== Records excerpted from a collection ==
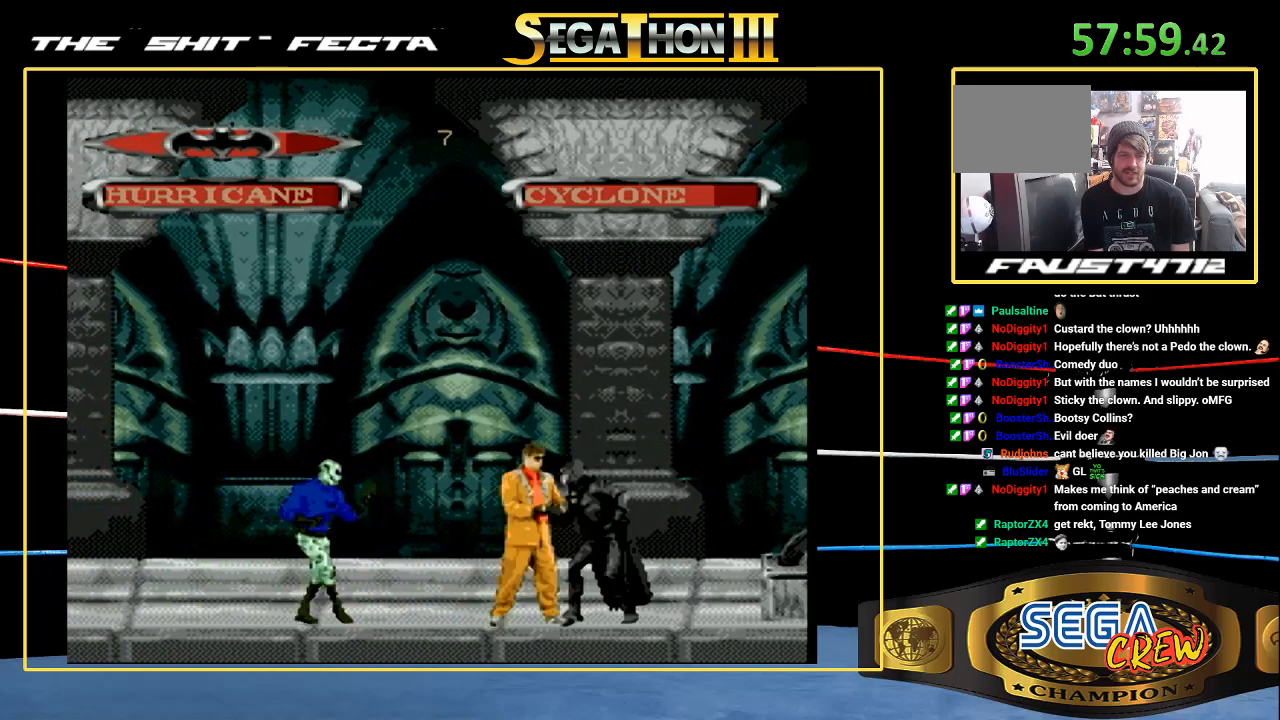
{"buttons": [], "events": [[33, "B", "down"], [33, "DPAD_DOWN", "down"], [283, "DPAD_DOWN", "up"], [333, "B", "up"], [500, "DPAD_LEFT", "up"]]}
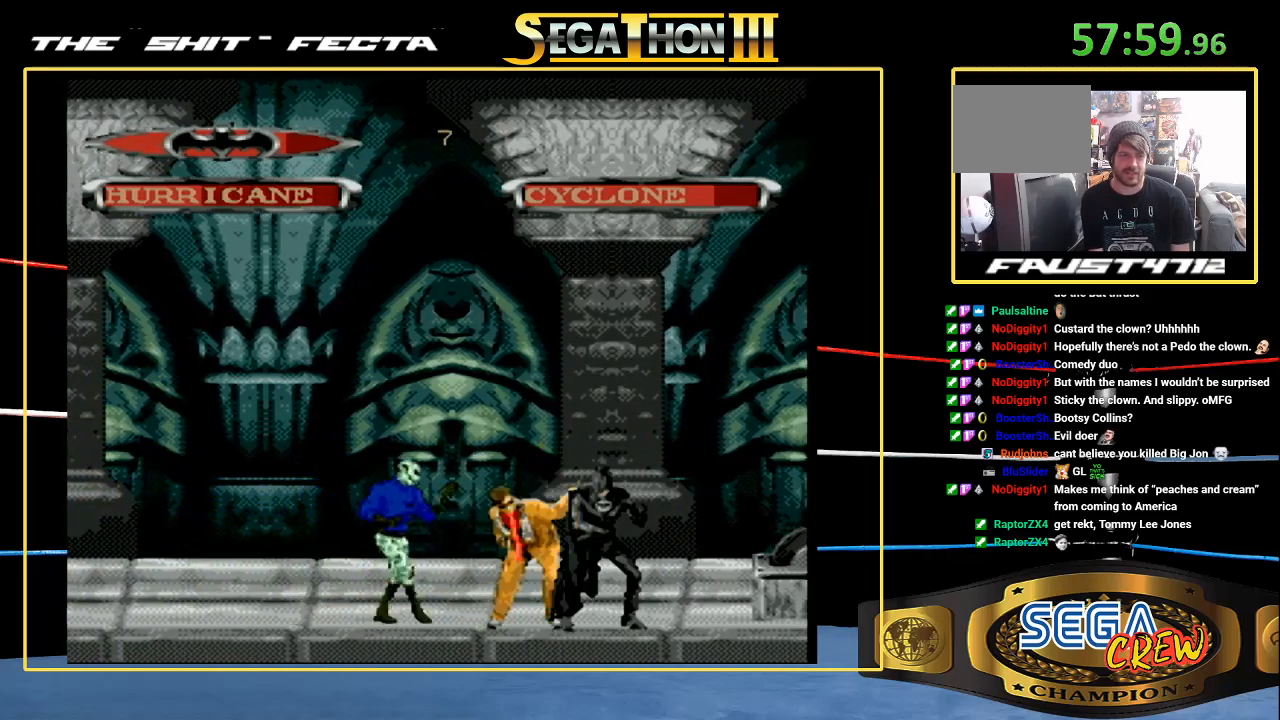
{"buttons": ["DPAD_LEFT"], "events": [[83, "DPAD_LEFT", "down"], [167, "B", "down"], [183, "DPAD_DOWN", "down"], [433, "DPAD_DOWN", "up"], [467, "B", "up"]]}
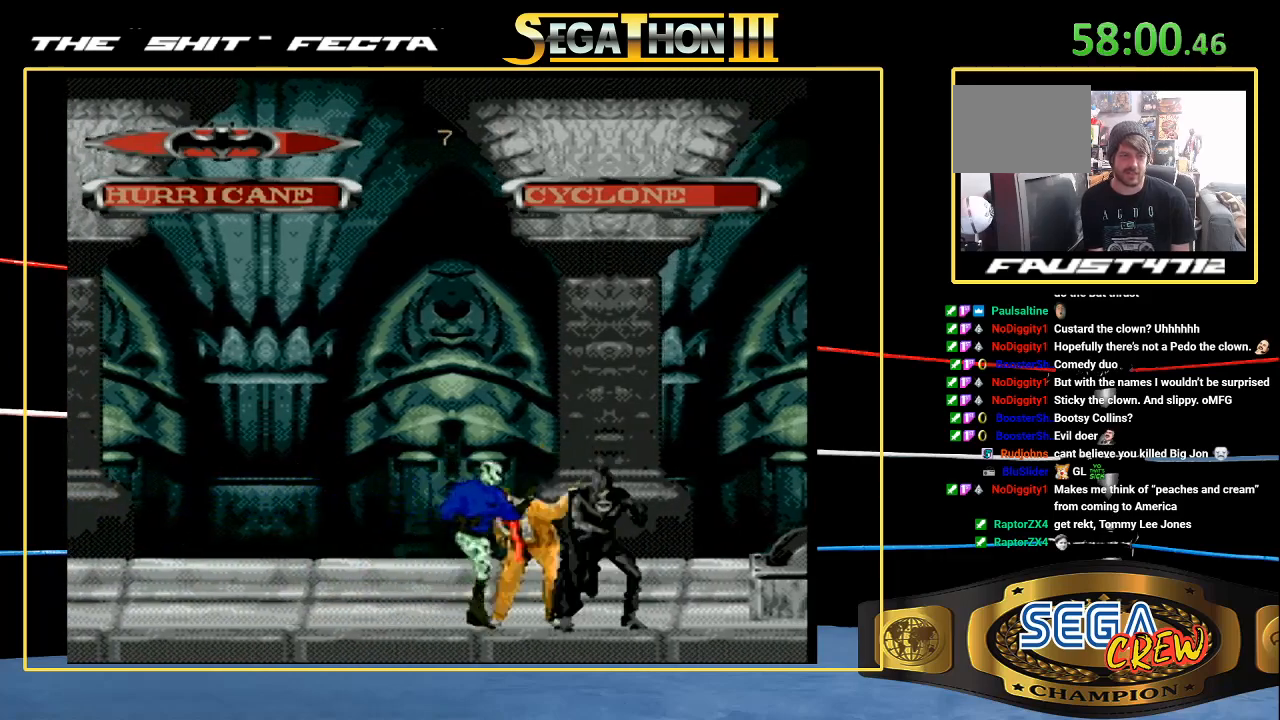
{"buttons": ["B", "DPAD_DOWN", "DPAD_LEFT"], "events": [[333, "B", "down"], [367, "DPAD_DOWN", "down"]]}
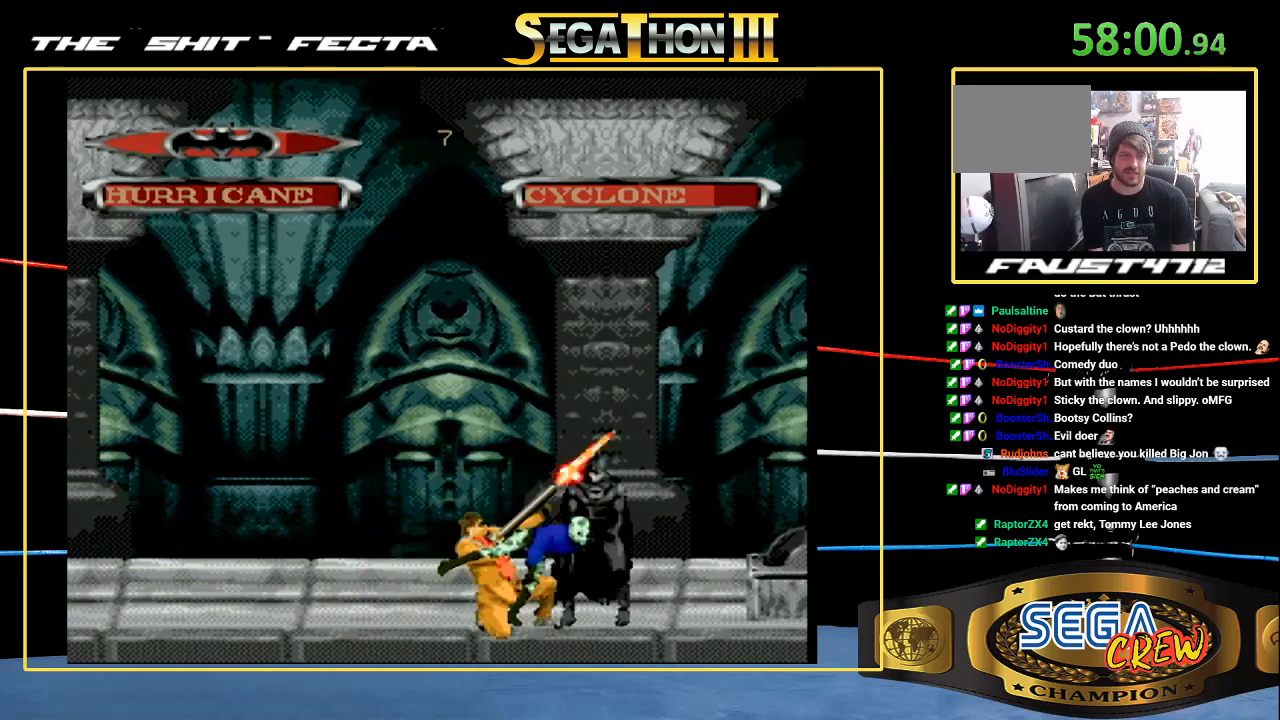
{"buttons": ["DPAD_LEFT"], "events": [[100, "DPAD_DOWN", "up"], [117, "B", "up"]]}
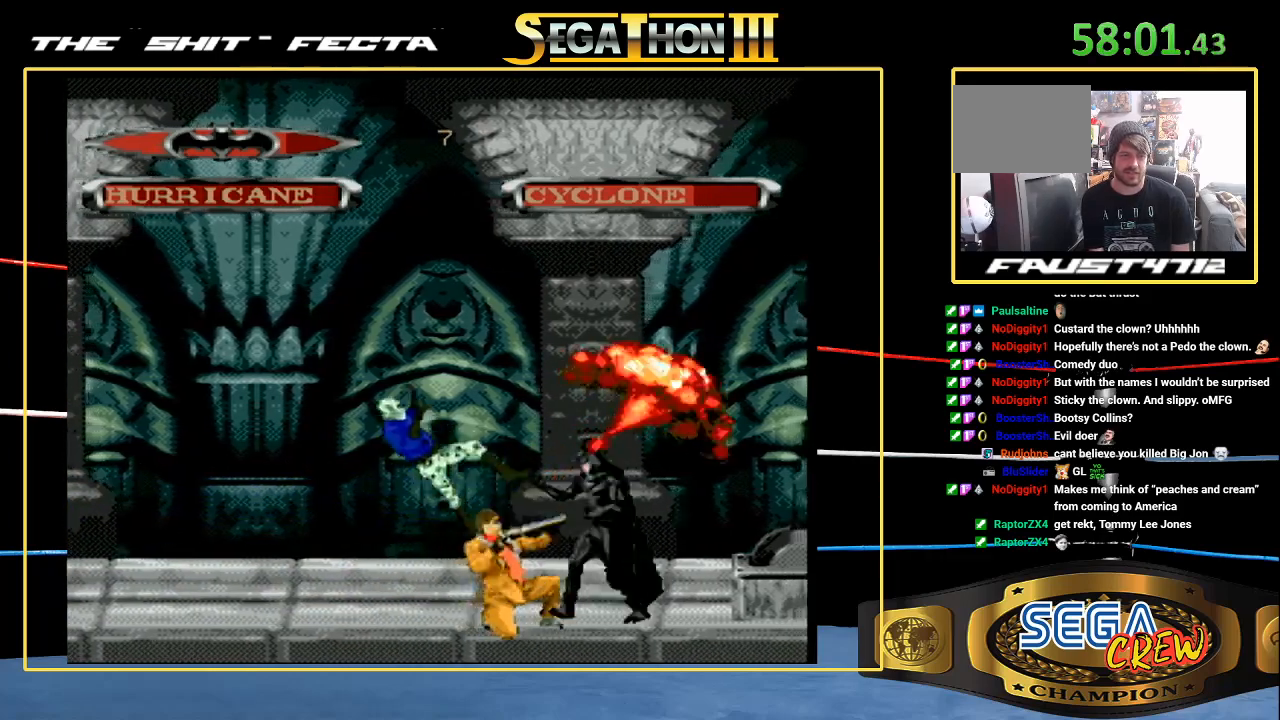
{"buttons": ["DPAD_LEFT"], "events": [[100, "B", "down"], [133, "DPAD_DOWN", "down"], [317, "DPAD_DOWN", "up"], [367, "B", "up"], [367, "DPAD_LEFT", "up"], [500, "DPAD_LEFT", "down"]]}
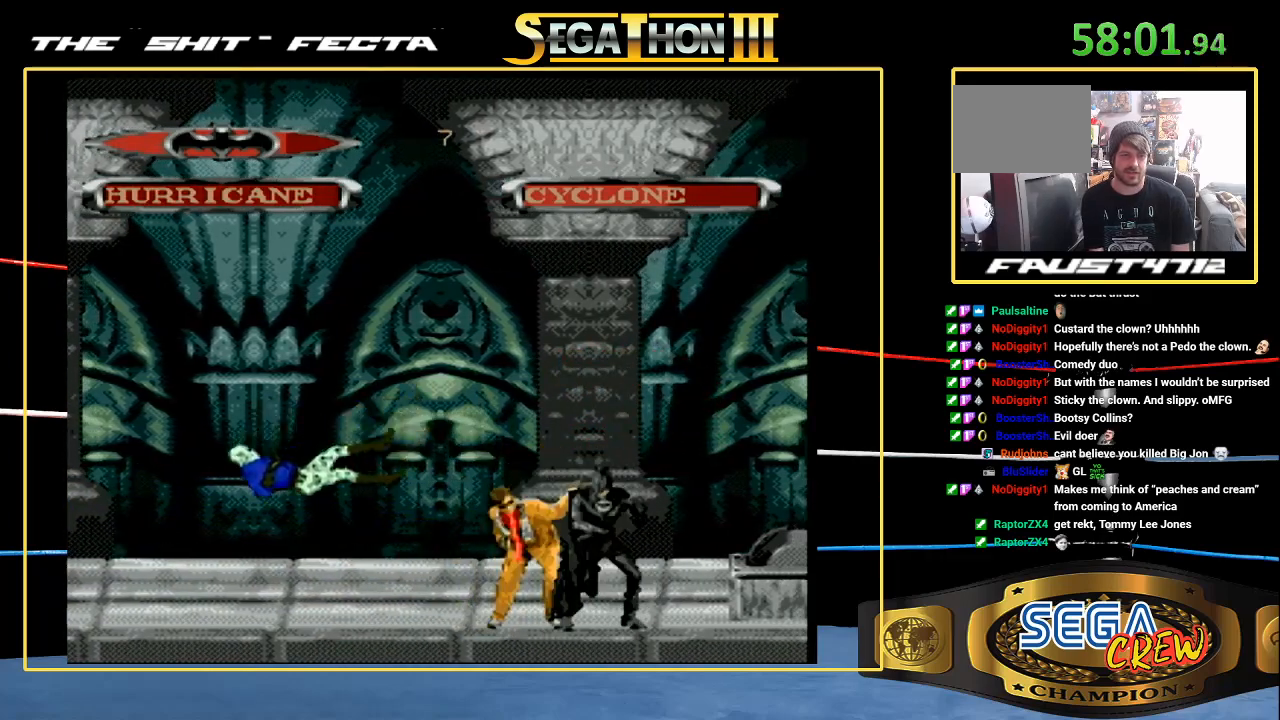
{"buttons": ["DPAD_LEFT"], "events": [[217, "B", "down"], [233, "DPAD_DOWN", "down"], [417, "DPAD_DOWN", "up"], [467, "B", "up"]]}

== TASK TO CARRY OUT ==
An exact copy of the entries, minus the pictures, is what's needed here.

== SOLUTION FOR THIS PROBLEM ==
{"buttons": [], "events": [[33, "B", "down"], [33, "DPAD_DOWN", "down"], [283, "DPAD_DOWN", "up"], [333, "B", "up"], [500, "DPAD_LEFT", "up"]]}
{"buttons": ["DPAD_LEFT"], "events": [[83, "DPAD_LEFT", "down"], [167, "B", "down"], [183, "DPAD_DOWN", "down"], [433, "DPAD_DOWN", "up"], [467, "B", "up"]]}
{"buttons": ["B", "DPAD_DOWN", "DPAD_LEFT"], "events": [[333, "B", "down"], [367, "DPAD_DOWN", "down"]]}
{"buttons": ["DPAD_LEFT"], "events": [[100, "DPAD_DOWN", "up"], [117, "B", "up"]]}
{"buttons": ["DPAD_LEFT"], "events": [[100, "B", "down"], [133, "DPAD_DOWN", "down"], [317, "DPAD_DOWN", "up"], [367, "B", "up"], [367, "DPAD_LEFT", "up"], [500, "DPAD_LEFT", "down"]]}
{"buttons": ["DPAD_LEFT"], "events": [[217, "B", "down"], [233, "DPAD_DOWN", "down"], [417, "DPAD_DOWN", "up"], [467, "B", "up"]]}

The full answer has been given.